The channel is a mix of bulletins from police departments, usually listing suspects, with blurry surveillance camera photos and descriptions. It’s boring, and very unsurprising that when it tried getting data from BBM on how many people watched it, the number was so low as to be within the margin of error of zero.
There’s good reason to want to get this information out to the public, but a barker channel that nobody watches sounds like the worst way possible. Extending this to English Canada, where the channel will try to present local crime bulletins to a national audience, sounds like even less of a good idea.
User-generated youth programming
Who’s asking us to pay: Fusion, Dolobox
Who should be doing this: YTV, online video sites
I’ve given up trying to understand what exactly the point is behind these two proposed services, or how they would work. They seem to be targeted at youth, involve some sort of user-generated-content angle, and want to empower young Canadians by giving them our money so they can shoot stuff. Which kind of makes me think they’ll turn out to be like a high school TV newscast in the end.
I doubt either will be approved by the CRTC if only because of their unclear nature, but the fact that they exist suggests the existing youth-oriented specialty channels, particularly YTV, aren’t reaching out enough to youth and particularly minority youth and getting them involved in the process of making their own television.
Right-wing opinion
Who’s asking us to pay: Sun News Network
Who should be doing this: Mainstream news channels
Sun News is a favourite whipping boy because it’s so incredibly transparent to constantly nag on the CBC for getting government subsidies and then turn around and demand one for itself.
Having watched Sun News, I understand many of the criticisms against it, that it’s transparently biased, it skews its reporting and over-focuses on examples that help it build a right-wing narrative. But I also understand that, as annoying as it can be, it does present news and views that you don’t hear elsewhere. Whether because they’re politically incorrect or don’t fit the usual media narratives, many of the news and opinions expressed on Sun News are not wrong merely because they’re not shared by most Canadians. My biggest worry about Sun News isn’t that it gives a safe haven for right-wing thought, but that it might suck away the conservatives from the other news networks and polarize Canadian news just like the U.S. news channels. The last thing we need is media constantly reinforcing our distorted world views, left or right.
Described video
Who’s asking us to pay: AMI TV, Described Video Guide
Who should be doing this: All major broadcasters, major TV providers
The CRTC sets minimums on major broadcasters for the amount of programming it airs with described video. For closed captioning, it’s already at 100% or near that for most TV services, but described video is still far behind. So a channel devoted just to described video makes sense. If Canada’s large vertically-integrated companies could work together, they might have pooled their resources by now to present a channel like this for free and offer their programming in exchange for ad revenue. Instead, we’re asked to pay a tax to AMI so it can acquire this programming.

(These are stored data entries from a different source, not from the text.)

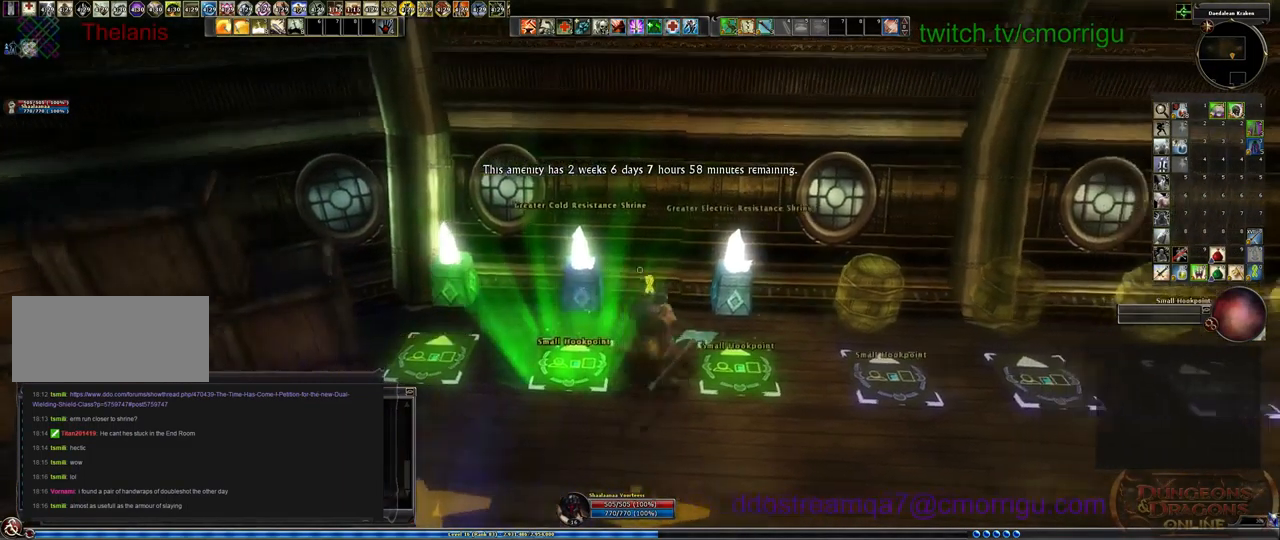
{"keys": [], "events": [[34, "d", "up"]]}
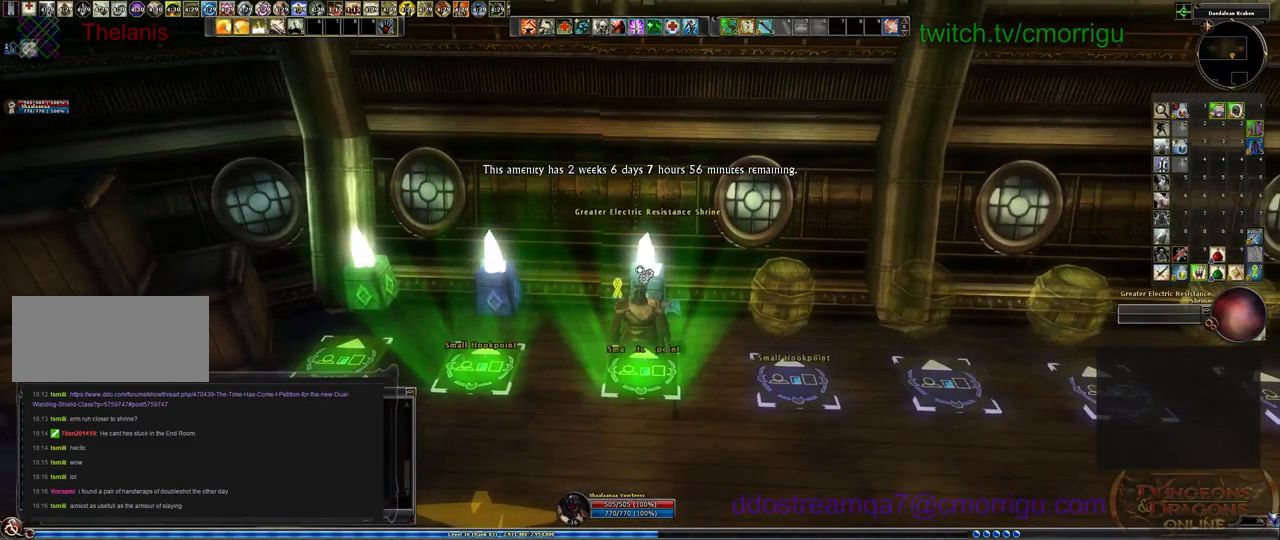
{"keys": ["d"], "events": [[467, "d", "down"]]}
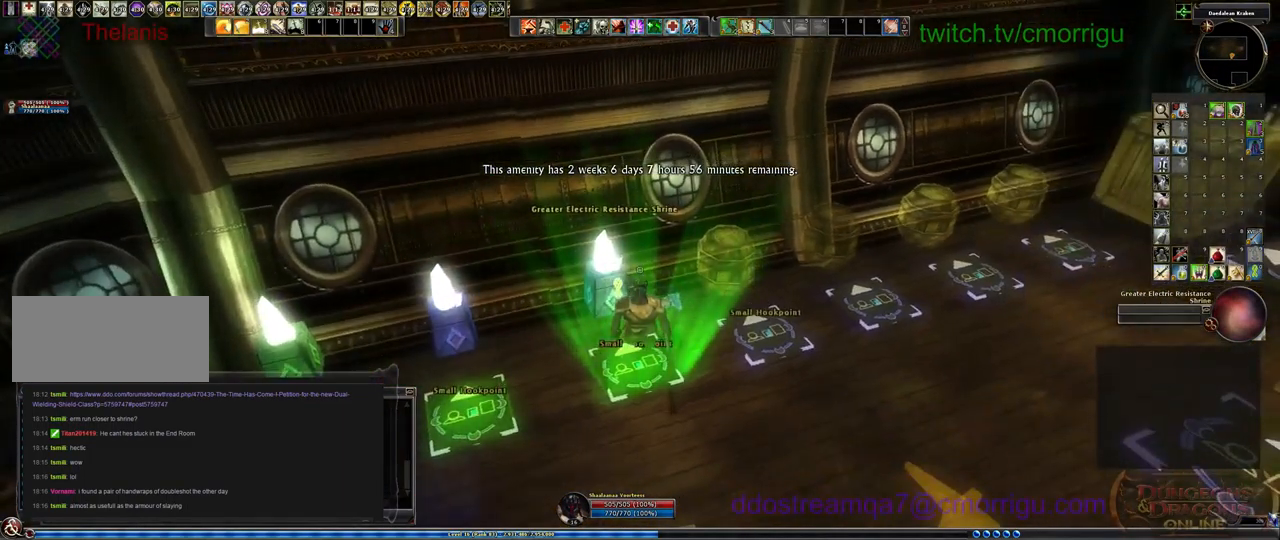
{"keys": ["d"], "events": []}
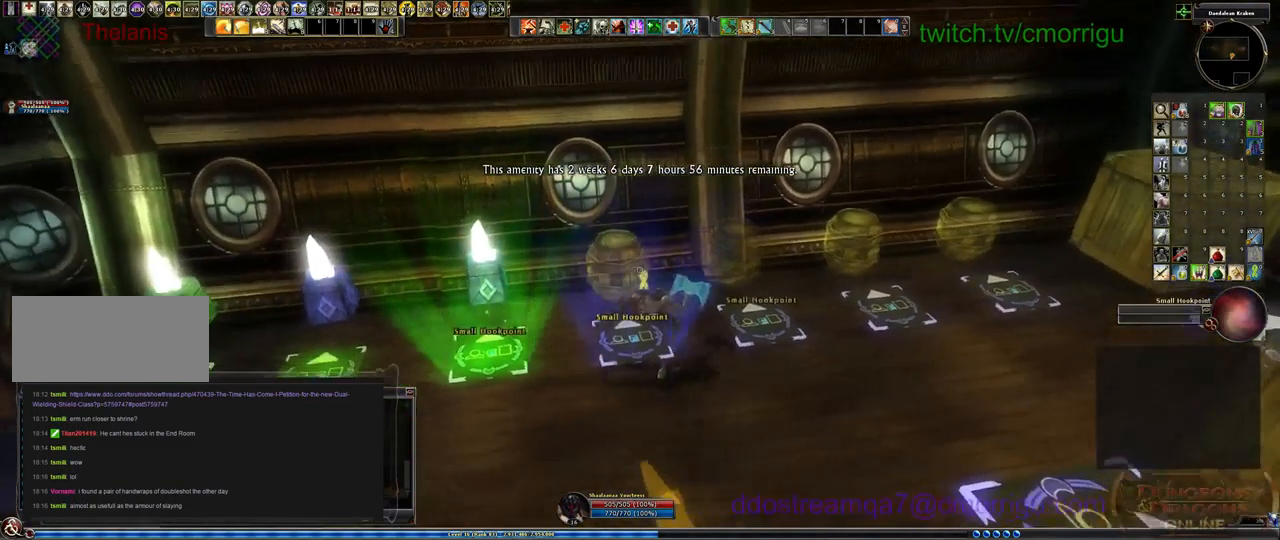
{"keys": ["a"], "events": [[200, "d", "up"], [367, "a", "down"]]}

AMI is actually pretty well supported, even by cable companies, so I’m not going to harp on it too much. For the other service, the audio-only Described Video Guide, it’s more silly. Owner Evan Kosiner wants $0.02 per subscriber per month to create audio feeds for each cable provider in Canada that say what channels offer described video programming and when. Even Kosiner says his service wouldn’t be necessary if this information was available by other means. But set-top boxes aren’t good at offering information to the blind, and most TV providers’ websites aren’t the most accessible either.

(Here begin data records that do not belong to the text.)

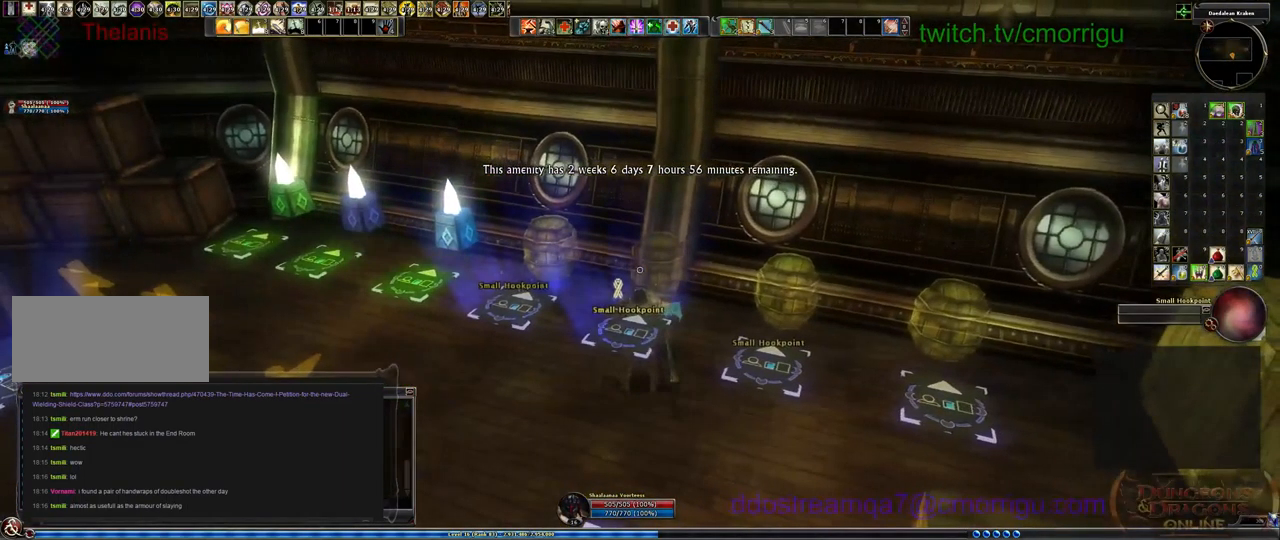
{"keys": ["a", "w"], "events": [[333, "w", "down"]]}
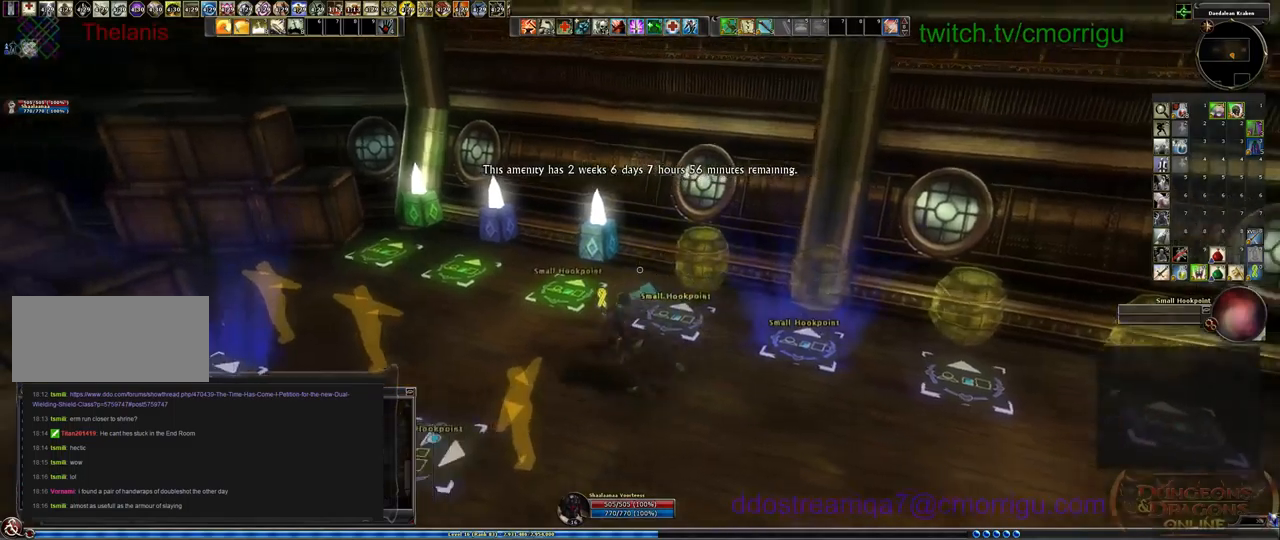
{"keys": [], "events": [[100, "a", "up"], [200, "w", "up"]]}
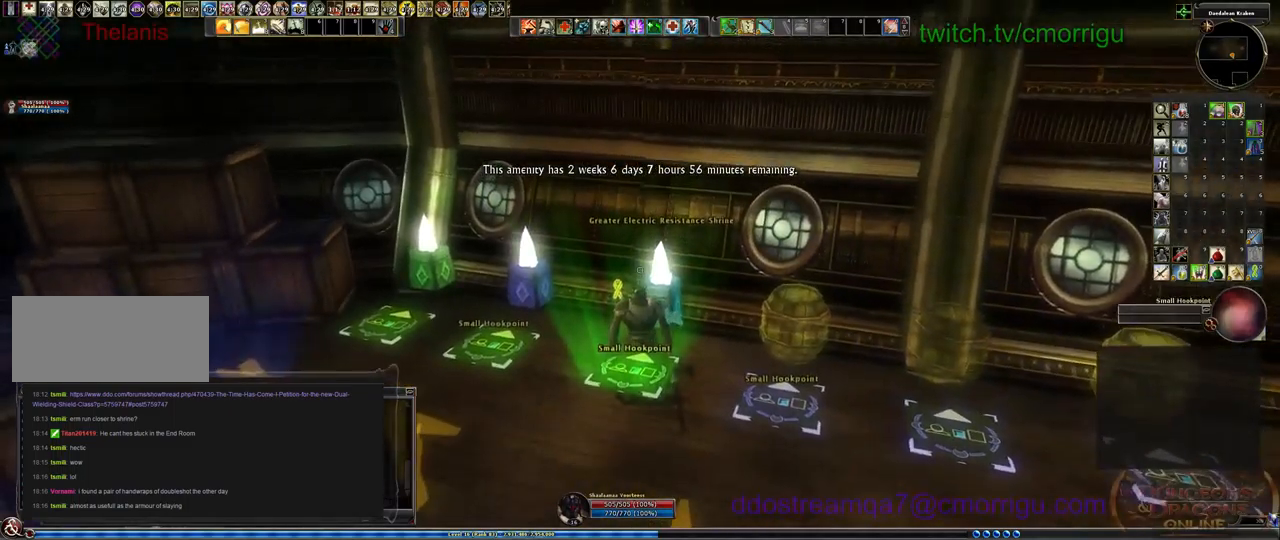
{"keys": ["a"], "events": [[333, "a", "down"]]}
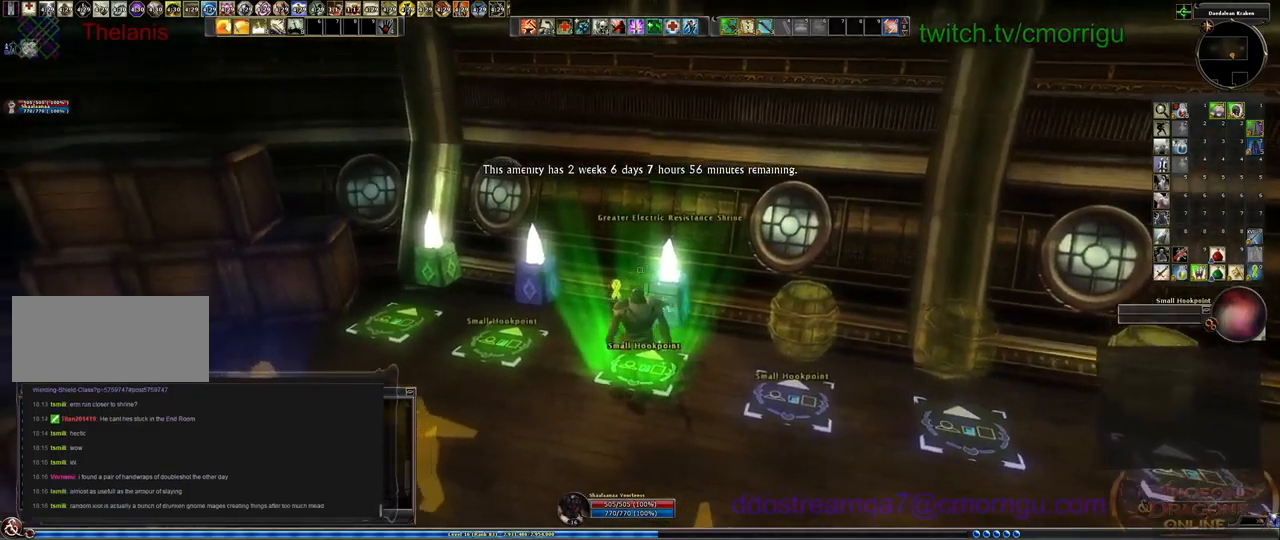
{"keys": [], "events": [[233, "a", "up"]]}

If only a website had this information at a … oh wait, it does. Kosiner complains that it’s not good enough, but I would think that its technical shortcomings (not having the channel numbers listed for each provider) can be overcome more easily than starting up a new service that all Canadians have to pay for.
Representation of minorities
Who’s asking us to pay: EqualiTV, APTN
Who should be doing this: All broadcasters
Among the standard forms the CRTC makes broadcasters fill out are ones that list how many minorities they have on their staff, on air and off. The existence of services that target minorities makes perfect sense in a specialty channel world, but arguing that Canadians need to pay for them because they’re not represented in mainstream programming should force us to ask what’s wrong with mainstream programming.
Francophone programming from outside Quebec
Who’s asking us to pay: ACCENTS, TV5 (and, arguably, ARTV)
Who should be doing this: Radio-Canada, TVA, TFO
The fact that three services have made representation of francophone minorities in Canada a key part of their demands suggests there’s a real problem here. And there’s ample evidence that there is. Despite being a public broadcaster who, one assumes, would make minority-language communities a big priority because those minorities don’t have many commercial options, Radio-Canada has been very Quebec-centric in both its national news and non-news programming. So much so that a senator wrote a really thick report to complain about it. Things have gotten a bit better since then, but even then there’s this assumption that everyone watching Radio-Canada television is doing so within 300 kilometres of Montreal.
TVA is on this list because it has an agreement with the CRTC that it must be carried on basic cable everywhere in Canada (at no charge), and in exchange it provides some programming that relates to francophones outside of Quebec.
TFO arguably does fulfill this mandate as an Ontario-based public broadcaster in French. But nobody watches TFO.
Canadian movies
Who’s asking us to pay: Starlight
Who should be doing this: The Movie Network, Movie Central, Super Channel, movie video-on-demand services, Telefilm Canada, Canada Council for the Arts, federal and provincial tax credits
Starlight is the other big fish at this CRTC hearing, not only because of its expensive price but because of its big ambitions to give a shot in the arm of the Canadian film industry. It’s not so much a specialty channel as a new fund for Canadian movies. But Canada already has a bunch of different ways to finance the production of films, and there’s little evidence that the quality is getting much better.
There’s an argument to be made that the problems with Canadian filmmaking can’t be solved by just shovelling more taxpayer money into the system. They need better promotion, and to start relying more on actual consumer demand than government funding. Starlight won’t solve this. Rather, it will put Canadian movies into yet another one of those channels nobody will watch. And as an independent service that doesn’t benefit from vertical integration, nobody will be reminded that it exists (unless it uses taxpayer money for ads for itself too).
Pay movie channels like The Movie Network have quotas for Canadian programming. But they’ve also moved more toward recurring television series than theatrical feature films. If there was demand for a Canadian-movie-only channel, couldn’t we add it as a separate channel distributed with TMN and Movie Central?
And the rest
In addition to the above, there are services asking for distribution without any wholesale fee (Legislative assemblies of Nunavut and Northwest Territories, IDNR-TV, Canadian Punjabi Network) because they just can’t get carriage. Those have different issues which I won’t get into here.
There are also channels that you can’t really argue against. There’s CPAC, whose Parliamentary coverage isn’t replicated elsewhere. You can argue about its fee, or that it shouldn’t charge because it’s owned by (some of) the cable companies, but you can’t argue that it doesn’t need to exist. And there’s Canal M and AMI audio, which are audio-only reading services for the blind. Can’t argue against those without seeming heartless, and they don’t cost much anyway.
And there’s Vision TV, which doesn’t seem to provide anything particularly exceptional that I can see, despite how great Touched by an Angel, Murder She Wrote and Downton Abbey are.